While writing my article "Could Robots Take All Our Jobs?: A Philosophical Perspective" I came across a lot of people who claim (roughly) that human intelligence isn't Turing computable. At one point this led me to tweet something to the effect of, "where are the sophisticated AI critics who claim the problem of AI is NP-complete?" But that was just me being whimsical; I was mostly not-serious.
A couple times, though, I've heard people suggest something to the effect that maybe we will need quantum computing to do human-level AI, though so far I've never heard this from an academic, only interested amateurs (though ones with some real computing knowledge). Who else here has encountered this? Does anyone know of any academics who adopt this point of view? Answers to the latter question especially could be valuable for doing article version 2.0.
Edit: This very brief query may have given the impression that I'm more sympathetic to the "AI requires QC" idea than I actually am; see my response to gwern below.

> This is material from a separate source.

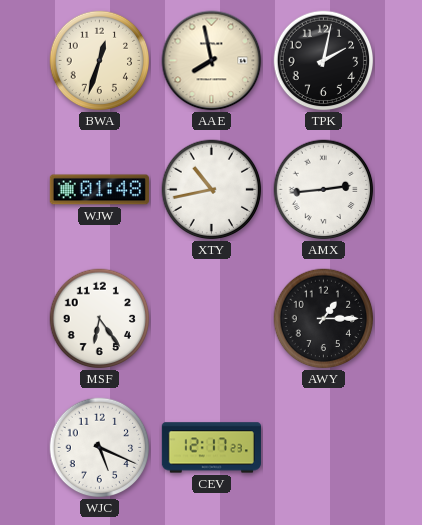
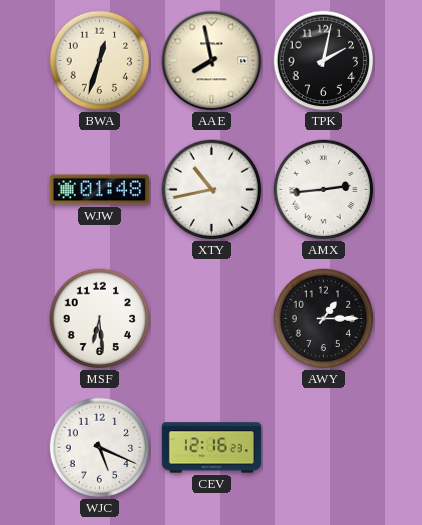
MSF: 6:24 -> 6:29
CEV: 12:17 -> 12:16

Sure? No. Pretty confident? Yeah. The people who think microtubules and exotic quantum-gravitational effects are critical for intelligence/consciousness are a small minority of (usually) non-neuroscientists who are, in my opinion, allowing some very suspect intuitions to dominate their thinking. I don't have any money right now to propose a bet, but if it turns out that the brain can't be simulated on a sufficient supply of classical hardware, I will boil, shred, and eat my entire (rather expensive) hat.
Daniel Dennet's papers on the subject seem to be making a lot of sense to me. The details are still fuzzy, but I find that having read them, I am less confused on the subject, and I can begin to see how a deterministic system might be designed that would naturally begin to have behavior that would cause them to say the sorts of things about consciousness that I do.
If you find someone to bet against you, I'm willing to eat half the hat.